Unveiling I/O Riot NG — Part 3: under the hood

Published at 2026-05-16T18:00:00+03:00

This is the third and final post in the series. Part 1 is the demo-driven tour: what ior looks like, how the dashboard tabs work, how the live flamegraph reads, how filtering and recording behave. Part 2 covers the install dance for Rocky Linux 9 and the "compile once, run everywhere" portability story (eBPF, CO-RE, libbpfgo, static linking). This one is the part you read when you've got ior running and want to know what's actually in the data: the per-event schema, the safeguard that keeps syscall coverage current as new kernels ship, the integration test harness that proves it stays current, async-syscall caveats, and what to do with the parquet output once it's on disk.

I/O Riot NG on Codeberg

2026-05-08 Unveiling I/O Riot NG — Part 1: a guided tour
2026-05-11 Unveiling I/O Riot NG — Part 2: install and compile once, run everywhere
2026-05-17 Unveiling I/O Riot NG — Part 3: under the hood (You are currently reading this)

Unveiling I/O Riot NG — Part 3: under the hood
⇢ What ior actually captures per event
⇢ ⇢ Async syscalls and what "latency" means for them
⇢ Keeping up with new syscalls
⇢ ⇢ The integration test harness keeps the classifier honest
⇢ Querying a parquet trace with ClickHouse
⇢ Asking an AI to do the reading for you
⇢ What's new in v1.1.0
⇢ Wrapping up

What ior actually captures per event

Every traced syscall produces one row of structured data. The schema is what the parquet file (and the in-memory ring buffer behind the dashboard) stores, and it covers all the dimensions you'd want for a post-mortem:

seq: monotonically increasing sequence number, useful for joining/ordering across analysis tools.

(Stored items)
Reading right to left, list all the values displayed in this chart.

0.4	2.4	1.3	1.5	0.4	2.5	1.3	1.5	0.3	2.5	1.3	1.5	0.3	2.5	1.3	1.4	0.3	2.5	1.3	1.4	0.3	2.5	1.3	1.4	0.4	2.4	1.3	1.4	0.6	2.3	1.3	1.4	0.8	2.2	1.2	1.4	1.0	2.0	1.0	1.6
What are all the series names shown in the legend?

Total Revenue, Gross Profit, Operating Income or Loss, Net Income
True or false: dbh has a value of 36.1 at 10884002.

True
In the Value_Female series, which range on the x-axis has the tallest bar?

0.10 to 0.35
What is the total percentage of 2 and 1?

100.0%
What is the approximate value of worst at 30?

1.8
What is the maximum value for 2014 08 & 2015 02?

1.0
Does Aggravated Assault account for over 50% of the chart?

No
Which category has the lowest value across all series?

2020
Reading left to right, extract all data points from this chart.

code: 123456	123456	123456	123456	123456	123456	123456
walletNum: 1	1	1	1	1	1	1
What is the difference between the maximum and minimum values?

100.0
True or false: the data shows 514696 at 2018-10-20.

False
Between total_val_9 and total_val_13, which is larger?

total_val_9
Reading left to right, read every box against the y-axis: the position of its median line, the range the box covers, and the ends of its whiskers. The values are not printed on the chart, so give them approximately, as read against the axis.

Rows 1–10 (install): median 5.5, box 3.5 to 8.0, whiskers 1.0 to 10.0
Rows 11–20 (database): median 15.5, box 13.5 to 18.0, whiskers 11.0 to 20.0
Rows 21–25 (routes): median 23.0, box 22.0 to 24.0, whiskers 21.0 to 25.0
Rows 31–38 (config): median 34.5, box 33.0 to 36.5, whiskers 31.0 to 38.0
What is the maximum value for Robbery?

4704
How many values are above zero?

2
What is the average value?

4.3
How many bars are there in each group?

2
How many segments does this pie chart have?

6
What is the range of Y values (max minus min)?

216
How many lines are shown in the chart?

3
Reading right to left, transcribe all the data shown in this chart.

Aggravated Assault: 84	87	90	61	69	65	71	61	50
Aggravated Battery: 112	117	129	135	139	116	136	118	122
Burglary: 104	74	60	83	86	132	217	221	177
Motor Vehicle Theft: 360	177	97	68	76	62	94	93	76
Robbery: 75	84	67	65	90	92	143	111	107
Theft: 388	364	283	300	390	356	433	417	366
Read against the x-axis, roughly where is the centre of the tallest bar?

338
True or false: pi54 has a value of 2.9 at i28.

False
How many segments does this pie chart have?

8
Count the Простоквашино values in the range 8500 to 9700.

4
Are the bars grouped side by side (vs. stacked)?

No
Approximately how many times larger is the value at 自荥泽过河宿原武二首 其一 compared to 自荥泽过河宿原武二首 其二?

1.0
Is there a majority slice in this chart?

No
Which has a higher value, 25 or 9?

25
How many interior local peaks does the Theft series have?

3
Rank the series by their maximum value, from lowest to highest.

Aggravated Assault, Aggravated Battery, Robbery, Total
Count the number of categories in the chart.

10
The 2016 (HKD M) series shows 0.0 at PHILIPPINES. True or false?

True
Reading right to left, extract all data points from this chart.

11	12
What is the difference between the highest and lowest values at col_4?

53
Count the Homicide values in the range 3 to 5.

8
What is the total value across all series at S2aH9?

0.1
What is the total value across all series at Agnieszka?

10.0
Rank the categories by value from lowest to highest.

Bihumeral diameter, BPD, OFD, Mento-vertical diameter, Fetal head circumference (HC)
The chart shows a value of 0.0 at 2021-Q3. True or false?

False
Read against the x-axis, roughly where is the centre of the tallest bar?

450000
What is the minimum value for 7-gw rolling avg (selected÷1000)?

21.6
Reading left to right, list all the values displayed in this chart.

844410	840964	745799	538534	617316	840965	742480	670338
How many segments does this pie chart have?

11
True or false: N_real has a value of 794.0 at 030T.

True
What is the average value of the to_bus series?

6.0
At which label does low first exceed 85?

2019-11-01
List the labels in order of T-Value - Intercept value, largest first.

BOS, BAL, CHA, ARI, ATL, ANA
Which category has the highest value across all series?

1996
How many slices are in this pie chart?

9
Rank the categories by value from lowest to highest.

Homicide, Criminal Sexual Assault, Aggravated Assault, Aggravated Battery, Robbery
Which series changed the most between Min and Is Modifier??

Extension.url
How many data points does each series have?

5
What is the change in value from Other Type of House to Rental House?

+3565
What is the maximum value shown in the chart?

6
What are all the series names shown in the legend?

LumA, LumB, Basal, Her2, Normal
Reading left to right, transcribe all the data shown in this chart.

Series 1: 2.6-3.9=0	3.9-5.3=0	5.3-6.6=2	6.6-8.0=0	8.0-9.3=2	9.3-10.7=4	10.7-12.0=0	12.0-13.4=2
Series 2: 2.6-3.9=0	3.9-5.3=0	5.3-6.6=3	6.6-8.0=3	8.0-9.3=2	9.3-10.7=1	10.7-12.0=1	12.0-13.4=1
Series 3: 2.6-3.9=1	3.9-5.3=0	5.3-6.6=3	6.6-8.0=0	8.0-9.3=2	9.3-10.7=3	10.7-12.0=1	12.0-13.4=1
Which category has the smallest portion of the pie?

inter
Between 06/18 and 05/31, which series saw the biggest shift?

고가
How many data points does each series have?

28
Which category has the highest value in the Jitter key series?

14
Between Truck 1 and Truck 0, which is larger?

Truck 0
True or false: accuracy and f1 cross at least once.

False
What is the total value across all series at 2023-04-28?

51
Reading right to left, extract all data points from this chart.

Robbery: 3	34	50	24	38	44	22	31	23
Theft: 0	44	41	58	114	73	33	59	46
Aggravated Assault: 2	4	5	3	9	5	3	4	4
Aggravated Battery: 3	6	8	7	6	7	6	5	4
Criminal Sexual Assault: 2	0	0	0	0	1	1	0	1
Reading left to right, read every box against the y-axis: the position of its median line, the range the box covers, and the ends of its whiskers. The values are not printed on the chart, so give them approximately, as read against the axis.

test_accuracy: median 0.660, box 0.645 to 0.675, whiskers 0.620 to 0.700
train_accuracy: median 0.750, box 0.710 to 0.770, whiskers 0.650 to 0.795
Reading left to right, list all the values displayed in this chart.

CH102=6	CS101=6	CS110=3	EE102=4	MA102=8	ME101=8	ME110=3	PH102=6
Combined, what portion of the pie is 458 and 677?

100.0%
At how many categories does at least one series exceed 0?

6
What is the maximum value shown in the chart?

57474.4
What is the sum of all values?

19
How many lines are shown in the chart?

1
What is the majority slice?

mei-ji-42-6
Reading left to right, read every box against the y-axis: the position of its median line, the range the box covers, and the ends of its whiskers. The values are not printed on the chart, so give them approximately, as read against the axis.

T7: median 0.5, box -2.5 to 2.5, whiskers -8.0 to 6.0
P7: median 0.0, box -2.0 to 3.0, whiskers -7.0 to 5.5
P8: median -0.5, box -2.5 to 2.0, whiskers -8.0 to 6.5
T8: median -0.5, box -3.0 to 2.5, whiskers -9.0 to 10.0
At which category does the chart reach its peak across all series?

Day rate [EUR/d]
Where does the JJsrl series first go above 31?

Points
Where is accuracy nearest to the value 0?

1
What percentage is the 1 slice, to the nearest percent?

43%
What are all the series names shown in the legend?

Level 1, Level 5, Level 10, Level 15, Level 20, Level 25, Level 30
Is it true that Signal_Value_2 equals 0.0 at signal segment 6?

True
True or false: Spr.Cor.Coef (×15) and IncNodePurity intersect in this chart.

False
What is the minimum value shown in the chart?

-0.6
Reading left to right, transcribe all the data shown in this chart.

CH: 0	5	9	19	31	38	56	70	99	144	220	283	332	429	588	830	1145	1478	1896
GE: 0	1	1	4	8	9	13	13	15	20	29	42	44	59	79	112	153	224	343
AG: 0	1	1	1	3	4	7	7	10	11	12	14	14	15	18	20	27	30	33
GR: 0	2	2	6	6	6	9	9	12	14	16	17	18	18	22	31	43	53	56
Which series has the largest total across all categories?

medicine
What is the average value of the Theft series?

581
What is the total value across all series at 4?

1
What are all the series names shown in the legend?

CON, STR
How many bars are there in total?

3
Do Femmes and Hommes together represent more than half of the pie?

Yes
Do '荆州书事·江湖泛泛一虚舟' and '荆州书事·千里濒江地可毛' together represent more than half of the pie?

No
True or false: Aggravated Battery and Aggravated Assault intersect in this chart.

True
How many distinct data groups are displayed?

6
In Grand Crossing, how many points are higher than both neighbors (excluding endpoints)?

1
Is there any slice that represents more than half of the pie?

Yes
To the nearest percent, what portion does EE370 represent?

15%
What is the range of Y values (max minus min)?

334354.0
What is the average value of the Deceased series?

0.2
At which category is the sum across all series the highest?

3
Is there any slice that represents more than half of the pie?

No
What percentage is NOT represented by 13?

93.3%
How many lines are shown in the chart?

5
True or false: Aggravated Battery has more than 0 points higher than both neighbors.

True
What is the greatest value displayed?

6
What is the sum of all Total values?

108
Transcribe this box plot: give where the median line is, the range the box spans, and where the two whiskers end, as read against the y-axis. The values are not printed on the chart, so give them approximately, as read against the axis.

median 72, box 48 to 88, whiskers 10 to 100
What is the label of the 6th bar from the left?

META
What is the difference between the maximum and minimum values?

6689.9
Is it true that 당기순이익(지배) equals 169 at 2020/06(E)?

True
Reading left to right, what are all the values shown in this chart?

**Task prompt:**
Output the full text on the I/O Riot NG internals post word for word. Rely solely on the text to complete this.

**Response:**
Unveiling I/O Riot NG — Part 3: under the hood

Published at 2026-05-16T18:00:00+03:00

This is the third and final post in the series. Part 1 is the demo-driven tour: what ior looks like, how the dashboard tabs work, how the live flamegraph reads, how filtering and recording behave. Part 2 covers the install dance for Rocky Linux 9 and the "compile once, run everywhere" portability story (eBPF, CO-RE, libbpfgo, static linking). This one is the part you read when you've got ior running and want to know what's actually in the data: the per-event schema, the safeguard that keeps syscall coverage current as new kernels ship, the integration test harness that proves it stays current, async-syscall caveats, and what to do with the parquet output once it's on disk.

I/O Riot NG on Codeberg

2026-05-08 Unveiling I/O Riot NG — Part 1: a guided tour
2026-05-11 Unveiling I/O Riot NG — Part 2: install and compile once, run everywhere
2026-05-17 Unveiling I/O Riot NG — Part 3: under the hood (You are currently reading this)

Unveiling I/O Riot NG — Part 3: under the hood
⇢ What ior actually captures per event
⇢ ⇢ Async syscalls and what "latency" means for them
⇢ Keeping up with new syscalls
⇢ ⇢ The integration test harness keeps the classifier honest
⇢ Querying a parquet trace with ClickHouse
⇢ Asking an AI to do the reading for you
⇢ What's new in v1.1.0
⇢ Wrapping up

What ior actually captures per event

Every traced syscall produces one row of structured data. The schema is what the parquet file (and the in-memory ring buffer behind the dashboard) stores, and it covers all the dimensions you'd want for a post-mortem:

seq: monotonically increasing sequence number, useful for joining/ordering across analysis tools.